La consommation et l’abus d’alcool chez les adolescents (12 à 19 ans) reste un point de préoccupation. La moitié d’entre eux avoue avoir été au moins une fois ivre (1). Un usage excessif d’alcool dans cette tranche de vie est associé à un risque plus élevé d’abus d’alcool à l’âge adulte (2). Des interventions visant à en limiter l’usage ciblent aussi bien l’adolescent que sa famille. Pour une prise en charge individuelle, des thérapies comportementales, cognitives ou non, ou des entretiens motivationnels sont disponibles. Les thérapies familiales les plus utilisées sont la thérapie multisystémique, comportementale cognitive et familiale intégrée, familiale multidimensionnelle et familiale stratégique courte. Plusieurs études n’ont pas montré d’efficacité pour différentes thérapies.
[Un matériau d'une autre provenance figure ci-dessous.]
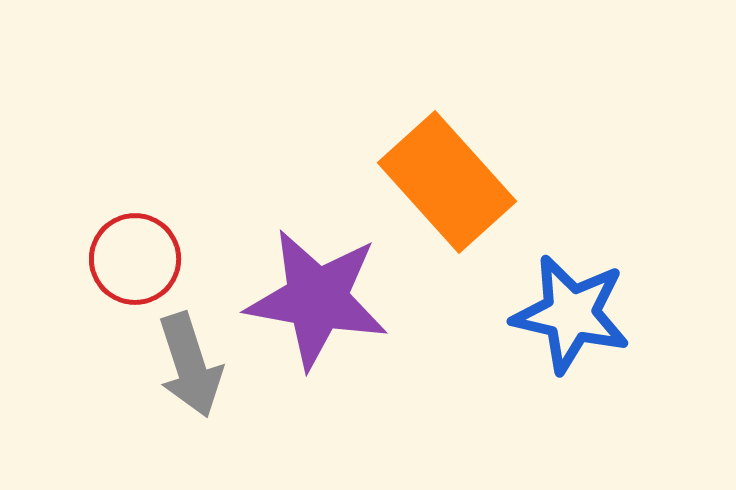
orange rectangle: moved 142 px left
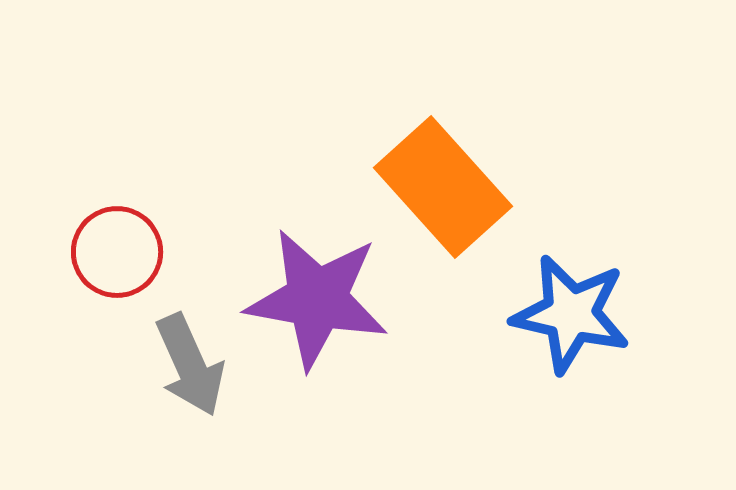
orange rectangle: moved 4 px left, 5 px down
red circle: moved 18 px left, 7 px up
gray arrow: rotated 6 degrees counterclockwise
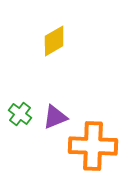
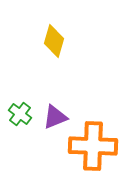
yellow diamond: rotated 44 degrees counterclockwise
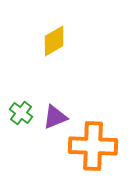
yellow diamond: rotated 44 degrees clockwise
green cross: moved 1 px right, 1 px up
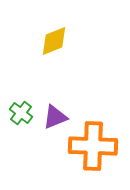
yellow diamond: rotated 8 degrees clockwise
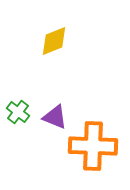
green cross: moved 3 px left, 1 px up
purple triangle: rotated 44 degrees clockwise
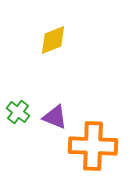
yellow diamond: moved 1 px left, 1 px up
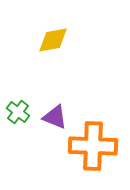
yellow diamond: rotated 12 degrees clockwise
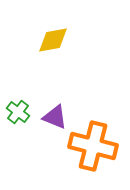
orange cross: rotated 12 degrees clockwise
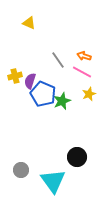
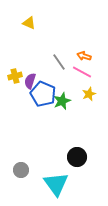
gray line: moved 1 px right, 2 px down
cyan triangle: moved 3 px right, 3 px down
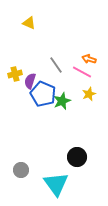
orange arrow: moved 5 px right, 3 px down
gray line: moved 3 px left, 3 px down
yellow cross: moved 2 px up
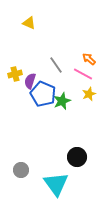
orange arrow: rotated 24 degrees clockwise
pink line: moved 1 px right, 2 px down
Une synthèse méthodique évaluant l’efficacité de ces interventions chez des adolescents n’avait pas encore été faite, ni une étude les comparant.

 

Résumé

 

Méthodologie

Synthèse méthodique et méta-analyse

 

Sources consultées

  • MEDLINE, PsycINFO, ERIC, Wilson Social Science Abstracts, Criminal Justice Abstracts, Social Work Abstracts, Social Science Citation Index, Dissertation Abstracts International, National Criminal Justice Research Service, Social Psychological Criminological Educational Trials Register, PsiTri database of randomized and controlled trials in mental health
  • sites web concernant l’alcool et son abus, les listes de références des études, les manuels et rapports des autorités
  • de 1960 à 2008.

Etudes sélectionnées

  • critères d’inclusion : interventions visant une diminution de la consommation d’alcool chez les adolescents (de 12 à 19 ans), avec mesure quantitative de la consommation d’alcool, versus groupe de comparaison ; les études pharmacologiques ne sont incluses que si le médicament fait partie d’une prise en charge intégrée
  • sur 64 études isolées, 16 sont incluses, toutes étatsuniennes ; 40% furent publiées entre 2006 et 2008 et 57% entre 2000 et 2004
  • 87,5% d’études expérimentales ; 94% effectuées dans un centre.

 

Population étudiée

  • adolescents âgés de 12 à 19 ans.

 

Mesure des résultats

 

Résultats

  • deux tiers des études évaluent des thérapies individuelles
  • 94% des interventions sont standardisées avec manuel pratique ou chercheur expérimenté
  • 56% des études ont une durée de six à onze mois ; seuls 38% des études ont un taux de sortie <15%
  • toutes les interventions diminuent la consommation d’alcool : ampleur d’effet ajustée (Hedges’ g) de -0,61 (IC à 95% de -0,83 à -0,40)
  • ampleur d’effet plus importante avec les interventions individuelles qu’avec les interventions familiales : -0,46 (IC à 95% de -0,66 à -0,26)
  • ampleur d’effet diminuant avec la durée d’étude.

 

Conclusion des auteurs

Les auteurs concluent que les traitements pour abus de substance chez les adolescents apparaissent efficaces pour réduire la consommation d’alcool. Les interventions individuelles ont une ampleur d’effet plus importante que les interventions familiales et la taille de l’effet diminue avec la durée du suivi. En outre, les traitements de type comportemental semblent prometteurs pour obtenir des effets à long terme.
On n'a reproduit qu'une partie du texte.